OBJECTIVE: The purpose of this study is to report the device lessons learned from an emergency tourniquet program and, in particular, to emphasize analysis of discarded devices recovered after clinical use. METHODS: Discarded tourniquet devices were analyzed after use in emergency care of war casualties to determine wear and tear patterns, effectiveness rates, and associations among device designs. RESULTS: The 159 devices recovered comprised seven designs. Emergency & Military Tourniquet (92%) and Combat Application Tourniquet (79%) effectiveness rates were significantly different from each other and better than other tourniquets (p < 0.002) as the most effective ambulance and field tourniquets, respectively. Designs had specific pitfalls (e.g., sand-clogged ratchets) and strengths (the pneumatic design was least painful). Every device had wear, abrasions, or deformity about the band edges or bladder. User understanding of how devices work best helped attain better results. Some desirable traits (e.g., one-handed application, use for entrapped limbs) were rarely needed. Tourniquets fit casualty limbs well. CONCLUSIONS: Correct user actions (e.g., following the instructions to remove slack before twisting) led to device effectiveness, but misuse did not. Users often assumed that optimal use required more force, but this was associated with misuse. Training should include tourniquet pearls and pitfalls.

Minor morbidity with emergency tourniquet use to stop bleeding in severe limb trauma: research, history, and reconciling advocates and abolitionists.

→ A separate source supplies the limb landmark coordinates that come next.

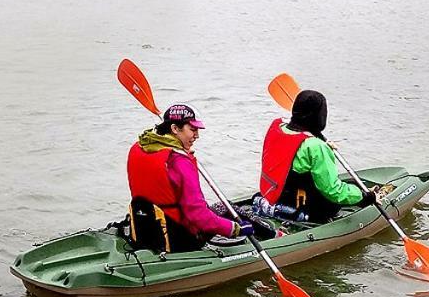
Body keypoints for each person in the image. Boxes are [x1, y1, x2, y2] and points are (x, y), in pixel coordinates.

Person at [127, 103, 255, 253]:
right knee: (228, 208)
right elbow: (198, 216)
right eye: (192, 130)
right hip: (178, 239)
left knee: (218, 209)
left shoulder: (138, 147)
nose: (197, 135)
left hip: (143, 227)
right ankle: (274, 235)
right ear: (174, 129)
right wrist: (235, 229)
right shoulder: (179, 161)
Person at [258, 89, 377, 223]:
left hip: (271, 196)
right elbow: (332, 191)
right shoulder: (316, 147)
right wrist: (361, 197)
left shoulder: (276, 126)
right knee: (349, 190)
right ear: (320, 117)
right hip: (302, 209)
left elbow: (291, 128)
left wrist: (315, 136)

BACKGROUND: In prior reports of active data collection, we demonstrated that early use of emergency tourniquets is associated with improved survival and only minor morbidity. To check these new and important results, we continued critical evaluation of tourniquet use for 6 more months in the current study to see if results were consistent. METHODS: We continued a prospective survey of casualties and their records at a combat support hospital in Baghdad who had tourniquets used at a combat hospital in Baghdad (NCT00517166 at ClinicalTrials.gov). RESULTS: After comparable methods were verified for both the first and current studies, we report the results of 499 patients who had 862 tourniquets applied on 651 limbs. The clinical results were consistent. No limbs were lost from tourniquet use. CONCLUSION: We found that morbidity was minor in light of major survival benefits consistent with prior reports.